Compte rendu de la réunion du Vecteur Psychanalyse et littérature du 6 Février :
Durant cette Année 2018, le Vecteur Psychanalyse et littérature orientera son travail avec la phrase de Lacan : « l’expérience du fantasme est intimement tissée à l’œuvre. Dés lors, il devient possible que celle-ci exprime cette dimension, le réel du sujet, qui est l’avènement de l’être au-delà de toute réalisation subjective possible, »[1]. Chaque membre du Vecteur cherchera à dégager dans la structure de l’œuvre littéraire de son choix, la formule lacanienne du fantasme : S/ poinçon (a).
Bernadette Colombelle a choisi le roman de David Foenkinos « Charlotte » (prix Renaudot 2014) sur la vie de Charlotte Salomon, cette artiste juive allemande peintre et écrivain d’un seul roman graphique « De vie ? et théâtre ? » et qui connut une succession de drames familiaux et historiques, avant de mourir dans le camp de concentration d’Auschwitz. Le roman de D. foenkinos se situe en Allemagne, durant la montée du Nazisme, puis dans le sud de la France pendant l’occupation allemande où Charlotte trouve un refuge chez ses grands-parents maternels. En phrases courtes renvoyées chacune à la ligne comme dans un poème, le roman met en jeu la mort menaçante et réelle et la réponse que le sujet Charlotte y apporte. Sur fond d’extermination juive, de suicides familiaux et de paroles mortifères, la vie parvient à se manifester en prenant appui sur la peinture, l’écriture, la musique et l’amour. Dans l’œuvre artistique de Charlotte Salomon, le silence est central et se décline selon les trois modalités du Non-dit du pas-dit et de l’impossible à dire. Ces trois occurrences du silence structurent l’écriture du roman « Charlotte » de David Foenkinos. Les blancs ménagés entre chaque phrase font toute sa place à l’énigme de l’innomé et interrogent le poids de chacune des modalités de ce silence. Nous poursuivrons l’étude de ce silence où la pulsion de mort et la pulsion de vie s’intriquent afin de dégager précisément dans la structure du roman de D. Foenkinos le rapport du sujet au signifiant et le rapport de ce sujet parlant divisé avec l’objet pulsionnel silencieux.
Alexandre Pécastaing a choisi le roman de Christine Angot L’inceste pour dégager, dans la structure même de roman, la mise au jour du fantasme an tant que tel, sans rien révéler du fantasme de son auteur.

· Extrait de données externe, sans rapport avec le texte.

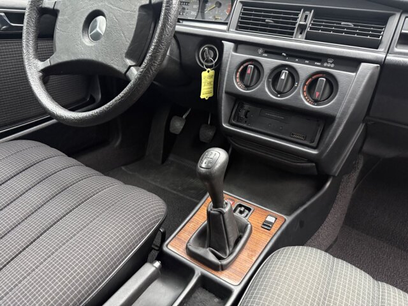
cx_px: 204
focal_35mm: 24
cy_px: 153
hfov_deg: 71.6
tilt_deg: -28.4
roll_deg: -4.1
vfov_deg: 56.8
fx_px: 283
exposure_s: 1/33
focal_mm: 6.76
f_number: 1.78
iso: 1000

Ce roman, publié en 1999, C. Angot le construit en deux parties très distinctes tant par leurs contenus que par leurs styles. Dans sa première partie, la narratrice, que C. Angot nomme C. Angot engageant d’entrée de jeu son lecteur à approcher la vérité par la fiction, rompt avec un lien homosexuel amoureux dont les enjeux imaginaires ravageants ne lui conviennent plus. Agencée autour d’une fête de Noel conçue comme un moment de déclic décisif, cette rupture débouche sur l’engagement de la narratrice C. Angot dans l’écriture littéraire. Commence alors la deuxième partie du roman, où la narratrice raconte l’inceste qu’elle a subi de la part de son père, de ses 14ans à ses 16 ans. Le style fait de phrases courtes, sans paragraphe et de conversations pèles-mêles de la première partie fait alors toute sa place à un une écriture analytique où chaque mot compte. Le rapport dominé par l’imaginaire de la première partie passe au rapport de confrontation du sujet parlant au symbolique qui le divise. Dans cette deuxième partie, les nombreuses références à la psychanalyse et à la poésie de René Char renvoient le lecteur, au-delà de l’événement, aux mots « que l’ont montre, qui se voient et remuent », aux mots « dont la stabilité de la grammaire permet que la vie sorte du désordre pour entrer dans le champ poétique », comme le déclare elle-même C. Angot dans une conversation avec L. Adler du 18 Avril 2013. Avec ce roman L’inceste, C. Angot passe de la transgression de l’interdit par le père incestueux à l’inter-dit entre l’écrivain et son lecteur et passe de l’Autre qui met le sujet dans l’impossibilité de penser à l’écrivain dont la parole vraie « permet que ce qui n’est pas sujet de conversation soit su sans être dit. » Nous chercherons à démontrer comment dans ce roman, qui passe du désordre imaginaire de la relation amoureuse à l’ordonnancement symbolique d’un réel violent, C. Angot met au jour les trois temps du fantasme tels que Lacan les a repris à la suite de Freud.
Marie-Christine Baillehache.
[1] J.Lacan, Séminaire VI « Le désir et son interprétation », 1958-1959, Ed. de La Martinière, 2013, p. 474.